A disorderly and chaotic home triggers stress and anxiety, says a psychologist

Does it also happen to you that you come home, maybe after a long and stressful day, and you find every corner in complete disorder?

In a single moment, your desire to eliminate your stress by staying at home disappears. At this point, what usually manifests itself is a kind of nervousness that continues throughout the evening, along with stress and anxiety.

Stay calm, you are not the only one who has such a response to disorder, and it is also not wrong to have this type of reaction. According to psychologists, in fact, living spaces that are untidy can even trigger stress and panic attacks.

via psychologytoday.com



"Disorder greatly affects the way we feel in our homes, in the office or elsewhere. Crowded and disorderly spaces trigger a state of anxiety, making us feel helpless and overwhelmed. Rarely do people realize that it is this disorder that is the cause of the stress of their lives", said psychologist Sherrie Bourg Carter. 

Disorder, therefore, could have a much more influential role in our mental well-being than we ever thought.
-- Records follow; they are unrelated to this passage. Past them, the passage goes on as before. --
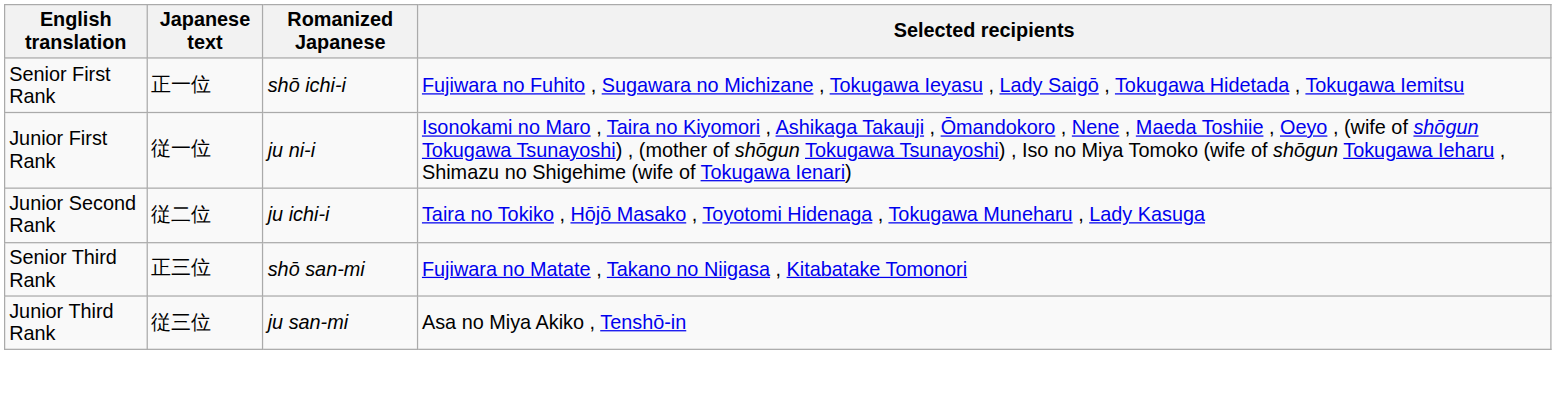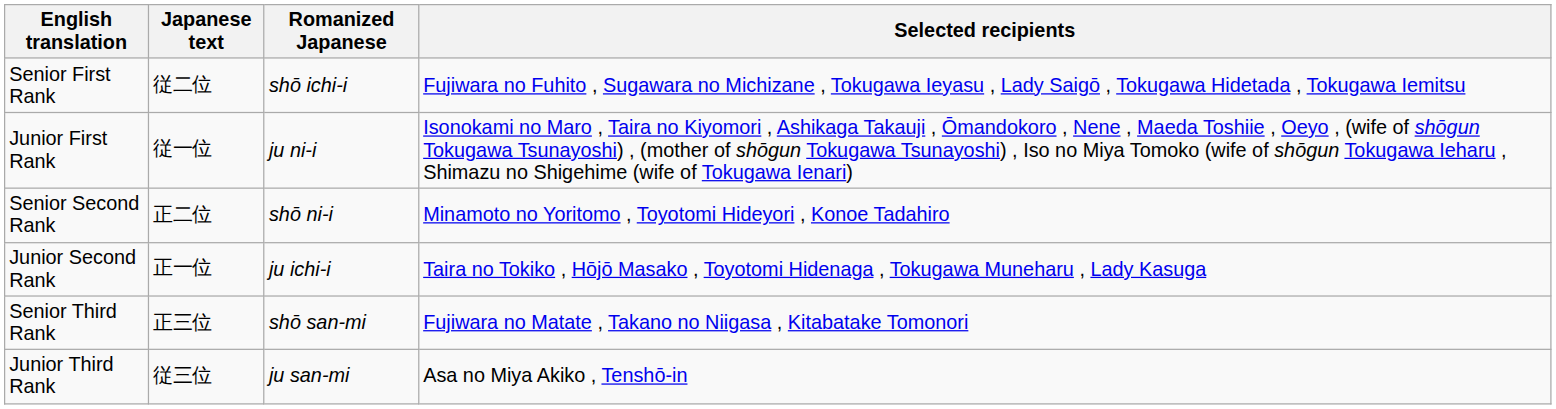Senior First Rank | Japanese text: 正一位 -> 従二位
+ row: Senior Second Rank | 正二位 | shō ni-i | Minamoto no Yoritomo , Toyotomi Hideyori , Konoe Tadahiro
Junior Second Rank | Japanese text: 従二位 -> 正一位
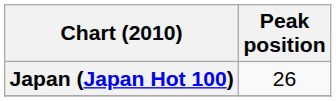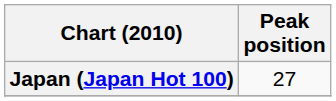Japan (Japan Hot 100) | Peak position: 26 -> 27
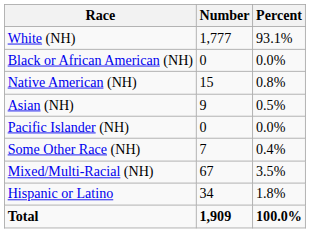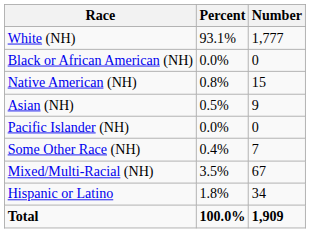columns swapped: Number <-> Percent
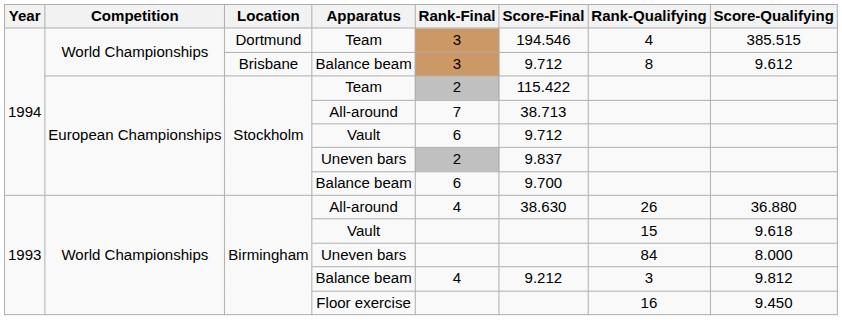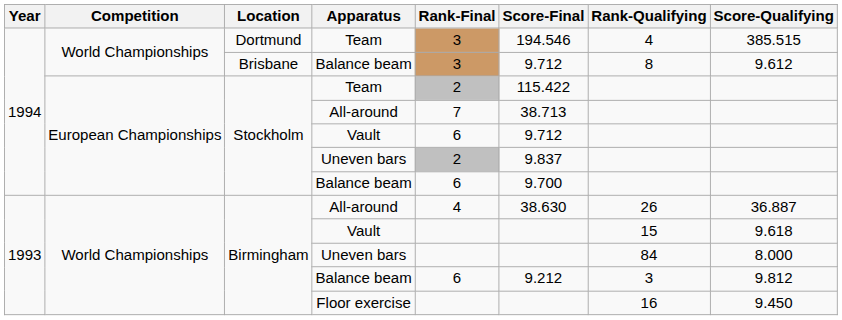Birmingham / All-around | Score-Qualifying: 36.880 -> 36.887
Birmingham / Balance beam | Rank-Final: 4 -> 6
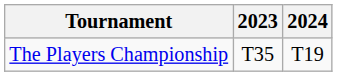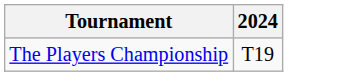- column: 2023 | T35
Indeed, chaos and disorder:

  • Cause mental fatigue because it exposes us to a large number of useless stimuli; 
  • Distract us from what we really want to focus on; 
  • Communicate to the brain that our work is not finished yet; 
  • Makes us think about the amount of time and effort it will take to put everything in order. 

To all of this, there is a solution, the simplicity of which depends both on one's own willpower and on the presence or absence of other people who contribute to creating the disorder. 
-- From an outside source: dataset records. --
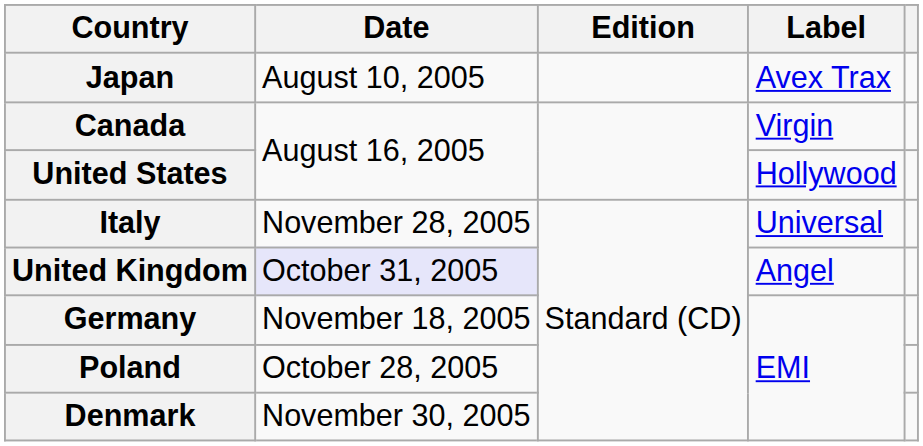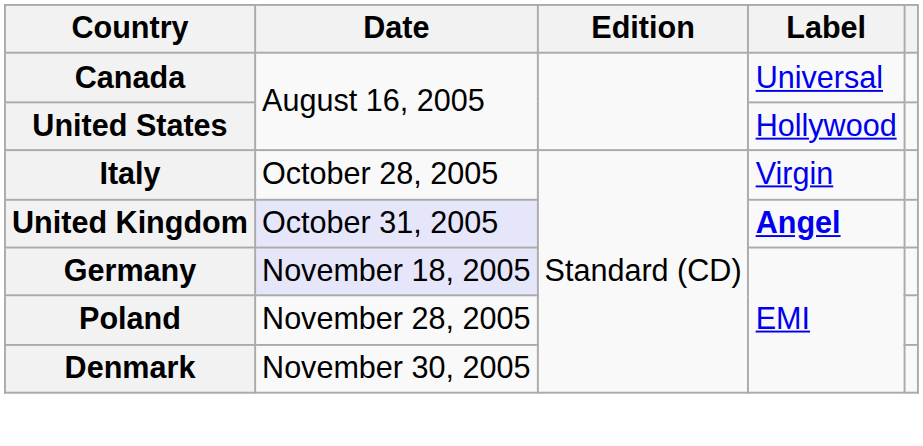- row: Japan | August 10, 2005 | Avex Trax
Canada | Label: Virgin -> Universal
Italy | Date: November 28, 2005 -> October 28, 2005
Italy | Label: Universal -> Virgin
United Kingdom | Label: normal -> bold
Germany | Date: no background -> lavender background
Poland | Date: October 28, 2005 -> November 28, 2005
According to the psychologist, if the house is inhabited by a family, it is good to involve all the family members in the tidying up process. You could think about assigning each person a room or perhaps setting aside one day a week dedicated to cleaning the living environments.

One way to prevent the disorder from recurring is to avoid all furniture with open and exposed surfaces. In fact, we should procure storage containers and furniture with cabinets, sliding panels, and drawers, which allow us to temporarily "hide" the disorder. 
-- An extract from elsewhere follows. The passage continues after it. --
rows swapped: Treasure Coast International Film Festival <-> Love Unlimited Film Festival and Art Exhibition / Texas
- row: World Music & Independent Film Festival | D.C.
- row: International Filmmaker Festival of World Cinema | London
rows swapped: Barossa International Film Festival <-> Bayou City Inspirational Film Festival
The other secrets to keep the chaos and disorder under control are: 

  • Establish rules, for example, always put things back in place and in the same way they were found; 
  • Throw away anything you do not need or arrange to give it to someone who may need it; 
  • Distribute cleaning and reorganization over a period of time, to avoid doing everything together. 

One last trick, that the psychologist suggests, is to add a bit of fun! While tidying up the house you can turn on some music or listen to the comedy show that you like the most!